The CCP board cited “an increasing number of threats to person and property” and an August 4 incident in which a couple tried to set the exhibition on fire. The center also received criticism from prominent political figures, including former First Lady Imelda Marcos, who claimed that one installation, Mideo Cruz’s Poleteismo (2002/11), “could not be considered art.”
Though the show consisted of individual works by 32 different artists that were intended to challenge social mores—“kulo” means “to boil” in Tagalog—most criticism focused on Poleteismo, meaning “polytheism.” The work, a shrine-like installation of found media images, religious iconography and objects, critiques the god-like personas of celebrities in Philippine society. The most controversial items include a crucifix with a large red phallus attached, another crucifix covered with a pink condom, and a statue of Jesus Christ wearing Mickey Mouse ears. Commenting to ArtAsiaPacific, Cruz explained that a penile object remains “a symbol of power with most people.”
The installation has been exhibited numerous times since 2002, both in the Phillipines and overseas.
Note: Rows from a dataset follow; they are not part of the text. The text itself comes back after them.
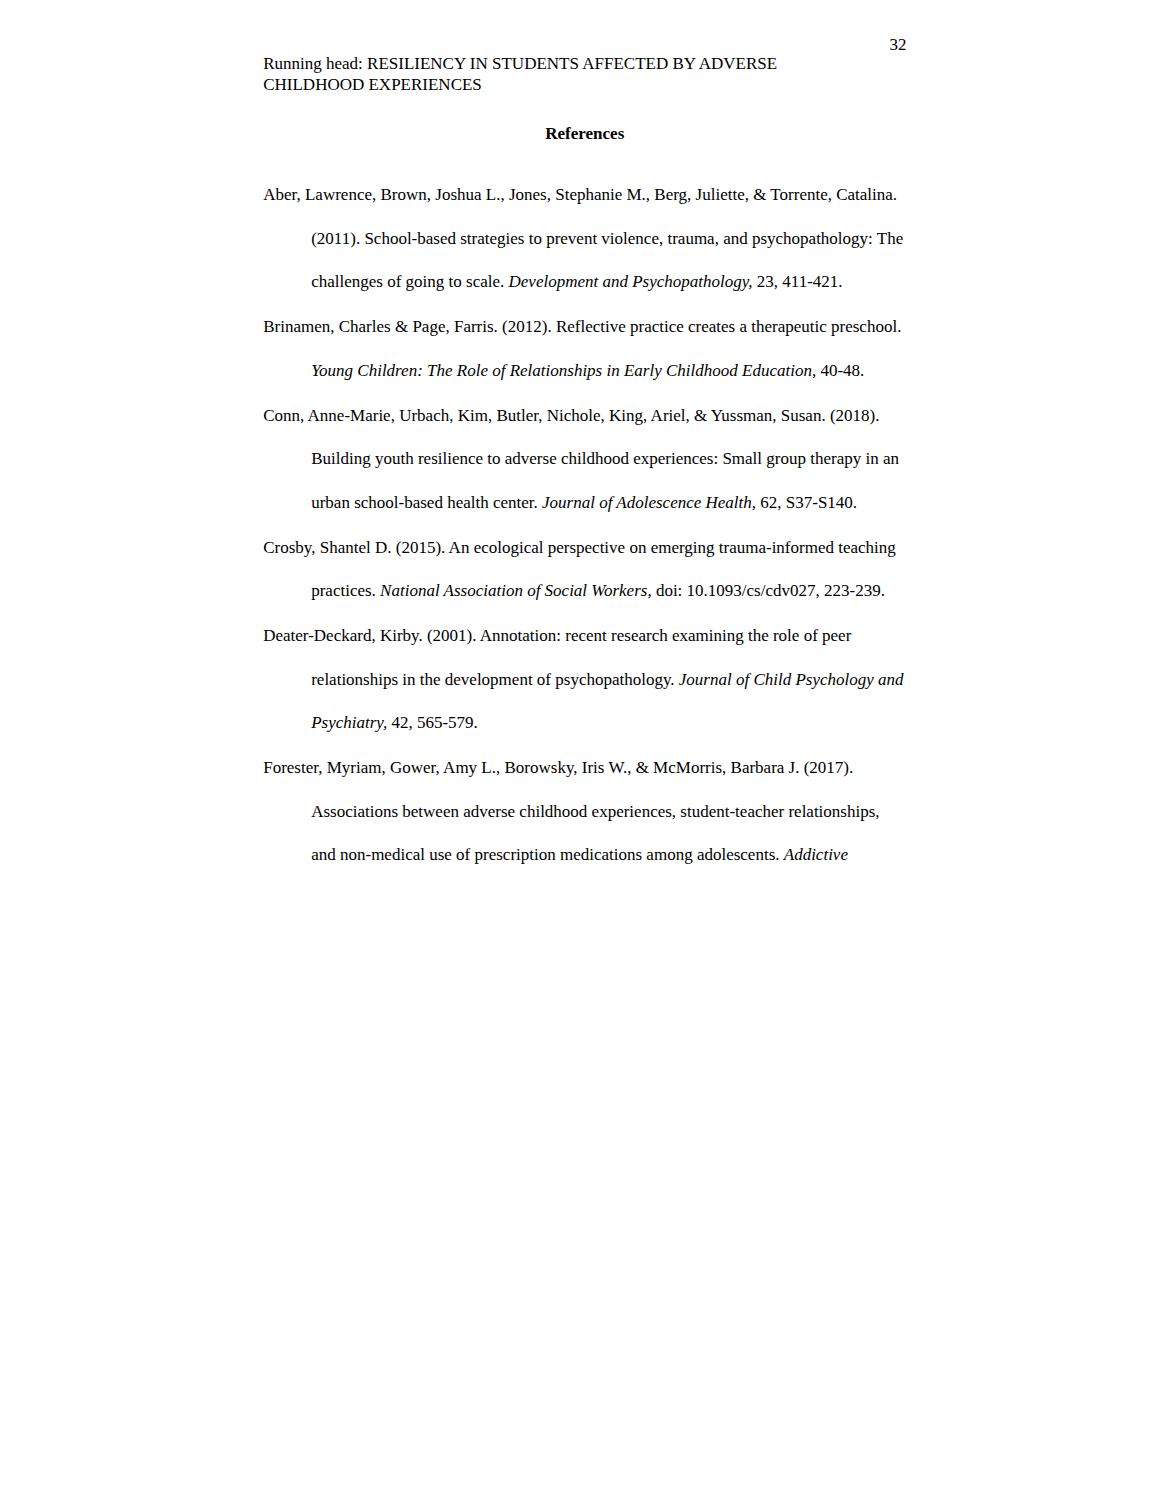32
Running head: RESILIENCY IN STUDENTS AFFECTED BY ADVERSE CHILDHOOD EXPERIENCES
References
Aber, Lawrence, Brown, Joshua L., Jones, Stephanie M., Berg, Juliette, & Torrente, Catalina. (2011). School-based strategies to prevent violence, trauma, and psychopathology: The challenges of going to scale. Development and Psychopathology, 23, 411-421.
Brinamen, Charles & Page, Farris. (2012). Reflective practice creates a therapeutic preschool. Young Children: The Role of Relationships in Early Childhood Education, 40-48.
Conn, Anne-Marie, Urbach, Kim, Butler, Nichole, King, Ariel, & Yussman, Susan. (2018). Building youth resilience to adverse childhood experiences: Small group therapy in an urban school-based health center. Journal of Adolescence Health, 62, S37-S140.
Crosby, Shantel D. (2015). An ecological perspective on emerging trauma-informed teaching practices. National Association of Social Workers, doi: 10.1093/cs/cdv027, 223-239.
Deater-Deckard, Kirby. (2001). Annotation: recent research examining the role of peer relationships in the development of psychopathology. Journal of Child Psychology and Psychiatry, 42, 565-579.
Forester, Myriam, Gower, Amy L., Borowsky, Iris W., & McMorris, Barbara J. (2017). Associations between adverse childhood experiences, student-teacher relationships, and non-medical use of prescription medications among adolescents. Addictive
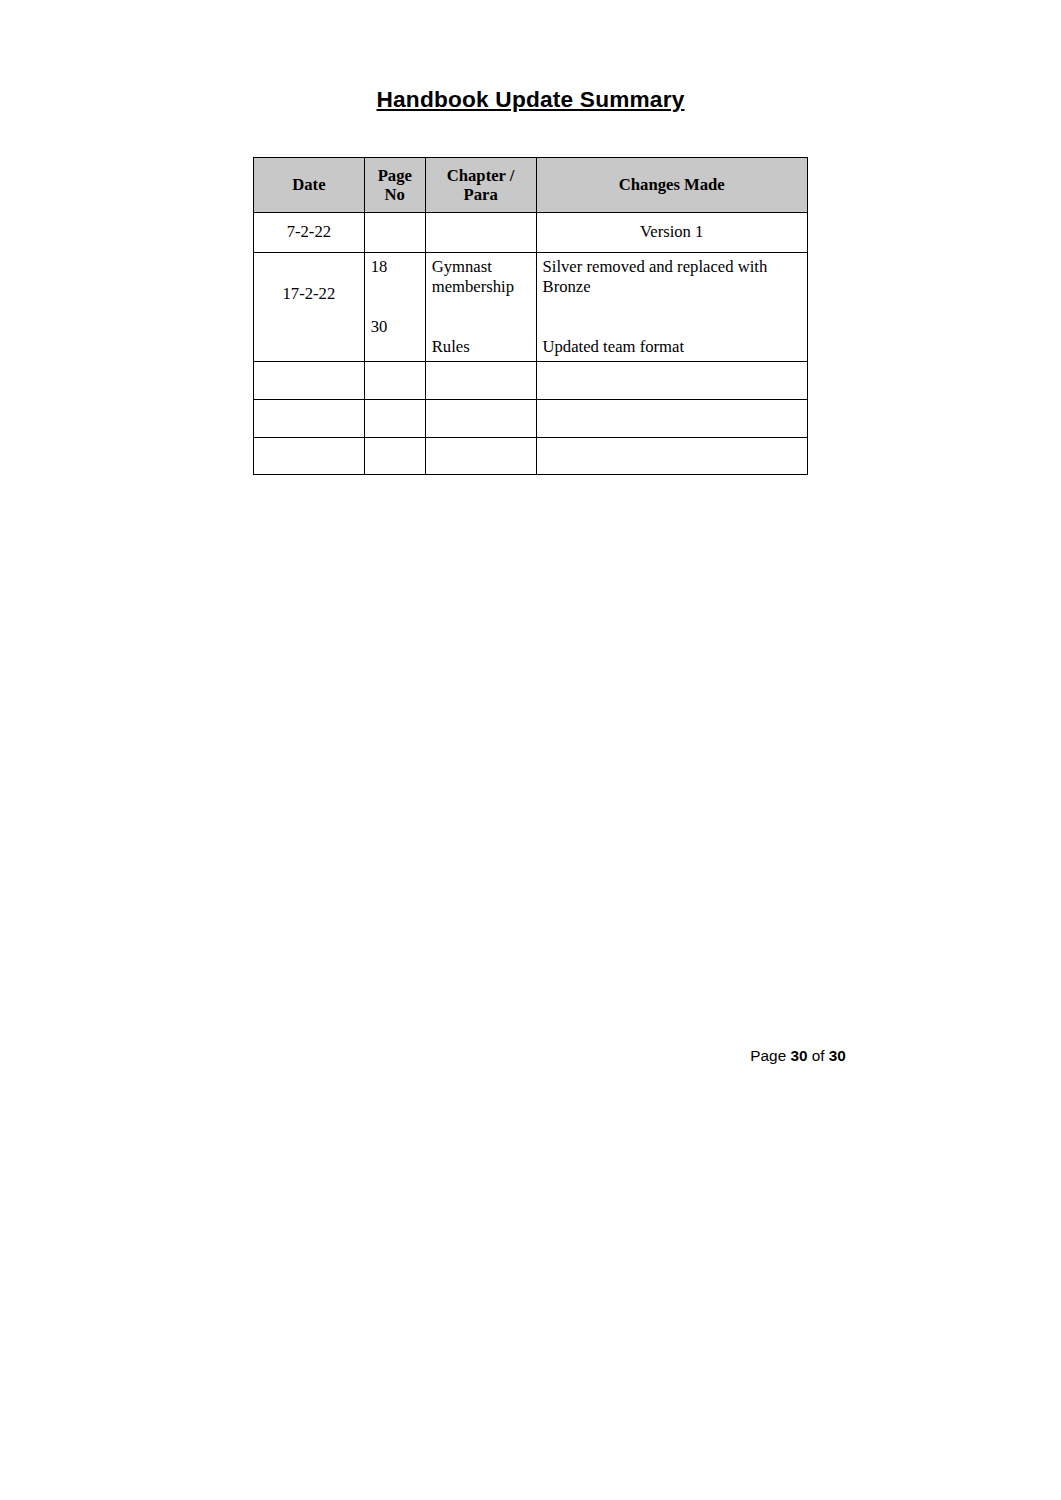Handbook Update Summary
| Date | Page No | Chapter / Para | Changes Made |
| --- | --- | --- | --- |
| 7-2-22 | | | Version 1 |
| 17-2-22 | 18 30 | Gymnast membership Rules | Silver removed and replaced with Bronze Updated team format |
Page 30 of 30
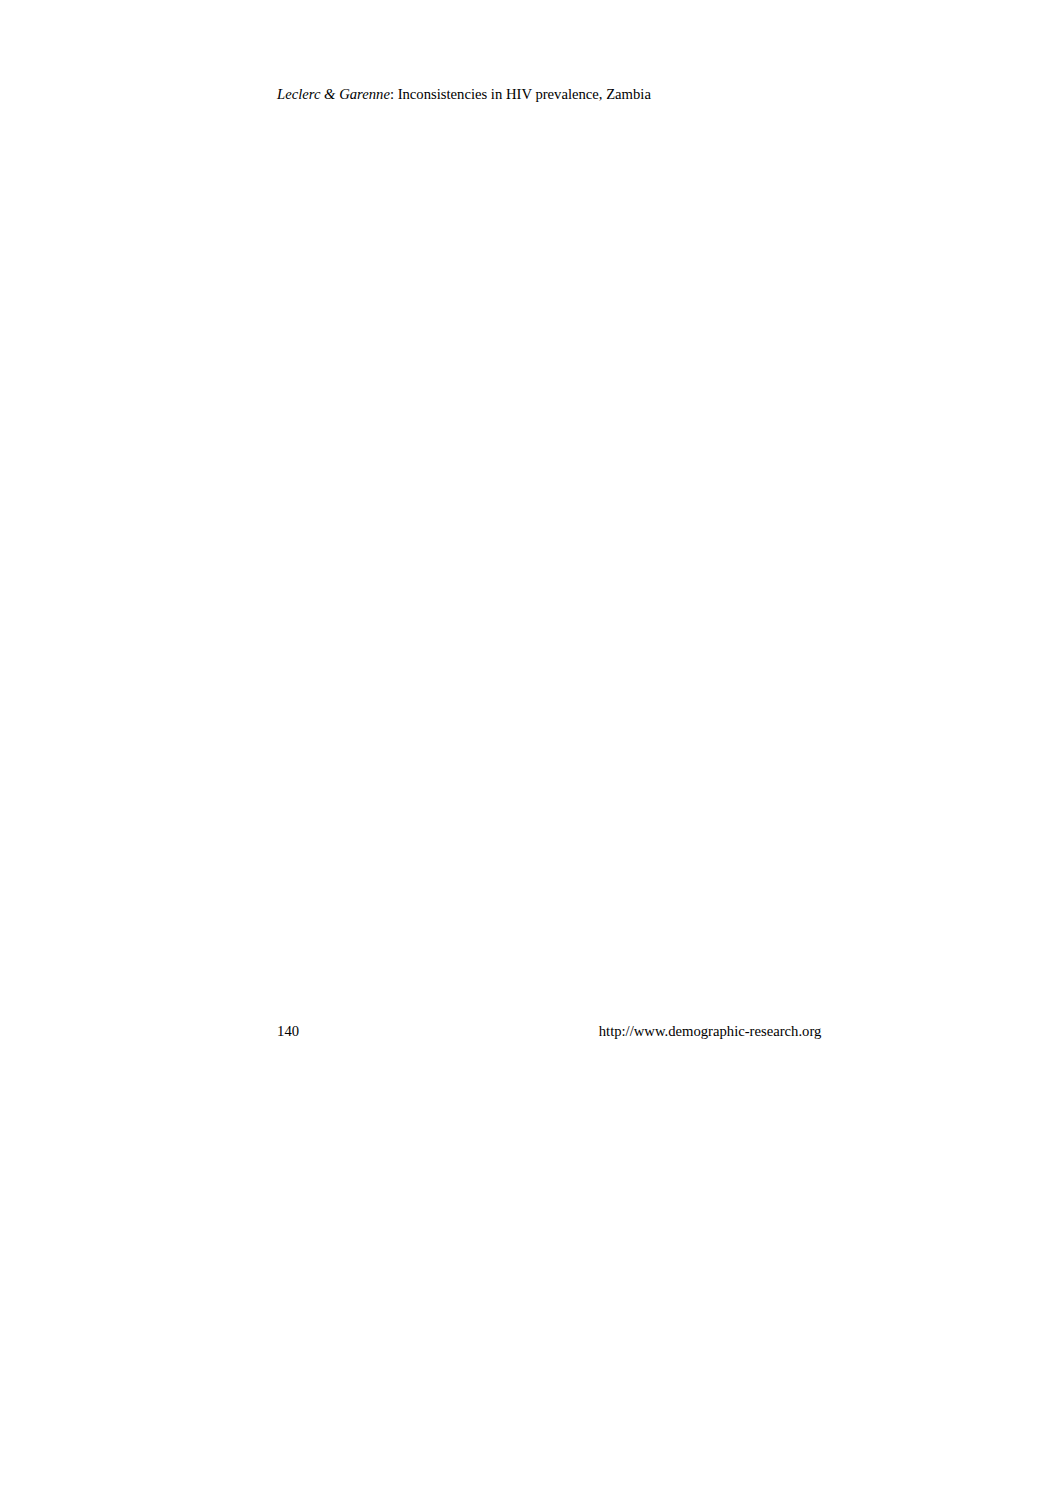Leclerc & Garenne: Inconsistencies in HIV prevalence, Zambia
140 http://www.demographic-research.org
On view at CCP since June, it had garnered little attention until investigative television show XXX connected it to a reproductive health bill opposed by the Catholic Church. On July 18, the show made the public aware of the “offensive” nature of the art with the headline: “Exclusive: XXX monitored a CCP art exhibit. There are controversial art works referring to the RH bill. It’s disrespectful and no longer for ‘art’s sake’.” Hence Poleteismo was presented as an attack against Catholicism.
After the show, hysterical articles about the art work appeared in the Manila Times. Its regular contributor Tony Lopez, in his article “We must live, die and kill for our religion,” concluded: “Cruz is a terrorist. Making fun of Catholic icons is a form of violence,” equating him with a “Muslim suicide bomber.” Another article demanded that Jo Aurea Imbong, lawyer of the Catholic Bishops’ Council of the Philippines, file criminal charges against Cruz because, “perpetrators must learn that crime does not pay.”
Academic institutions have offered diverging views apparently based on their religious affiliations. After reports that Poleteismo had been exhibited at the Loyola School of Theology at Ateneo de Manila University, its president categorically denied any association. Conversely, faculty members from the Department of Art Studies, at the University of the Philippines, where the work has also been shown, released an online statement condemning the closure. They remarked: “We sadly observe that the issue has been reduced to the level of polemics, grandstanding and shouting matches.” They called on the CCP to reopen the exhibition, “to protect its mandate, reclaim and maintain its autonomy. It must take the lead, not only in guarding artistic freedom but also in ensuring a safe haven where artists as public intellectuals have the freedom to exhibit.”
The board’s capitulation to the media frenzy sets a dangerous precedent. After “Kulo” was closed, President Benigno Simeon Aquino III went as far as to warn the CCP board that “there is no freedom that is absolute. There are limits set as to what you’re allowed to do.” Such matter-of-fact censorship threatens freedom of expression at Philippines’ leading cultural institutions. More broadly, it appears to be an example of a discourse of democratic “respect” being deployed to support the politics of those with the power to claim they speak for the majority.
Cruz seems vindicated about the controversy in regard to Poleteismo’s intent, saying: “I treat the whole situation as an extension of the actual piece. Sadly, it only proves the validity of the proposition in my work. Despite recent developments in science and social methodologies, the irony is that the general population is still intoxicated with the opium of religion.” In the meantime, he has been dealing with two separate criminal charges, having been formally charged with violating Article 201 of the Revised Penal Code of the Philippines, prohibiting exhibits, scenes, acts or shows that “offend any race or religion.” He filed a counter affidavit to both charges on September 29.
Despite the controversy and legal proceedings, Cruz is adamant: “In my creative practice, I keep exploring … My practice is not static, but certainly the modality and appearance of Poleteismo is continually being explored.” Asked if he feels censorship may be a problem in the future, he replies: “Things will be more inconvenient next time, but to be intimidated is the worst thing to happen to an individual. Therefore, I will just continue… to engage in healthy discourse. The worst effect is that major art institutions might be more conventional, and this will mean a dull period in visual arts practice.”